EXERCISE:
What lines in the records below hold the string "index"? Please show them.

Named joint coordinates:
-- -- --
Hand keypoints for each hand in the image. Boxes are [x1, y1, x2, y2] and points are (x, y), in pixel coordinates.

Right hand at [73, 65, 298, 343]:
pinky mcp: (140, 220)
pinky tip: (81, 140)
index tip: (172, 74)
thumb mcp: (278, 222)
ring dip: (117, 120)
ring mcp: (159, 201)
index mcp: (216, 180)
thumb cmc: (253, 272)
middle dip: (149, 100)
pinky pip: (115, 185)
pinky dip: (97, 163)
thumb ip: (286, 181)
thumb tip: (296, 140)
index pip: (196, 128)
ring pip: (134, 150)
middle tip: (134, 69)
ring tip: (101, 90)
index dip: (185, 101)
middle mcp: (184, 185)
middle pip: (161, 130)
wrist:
-- -- --
WRITTEN SOLUTION:
index tip: (172, 74)
index mcp: (216, 180)
index pip: (196, 128)
index dip: (185, 101)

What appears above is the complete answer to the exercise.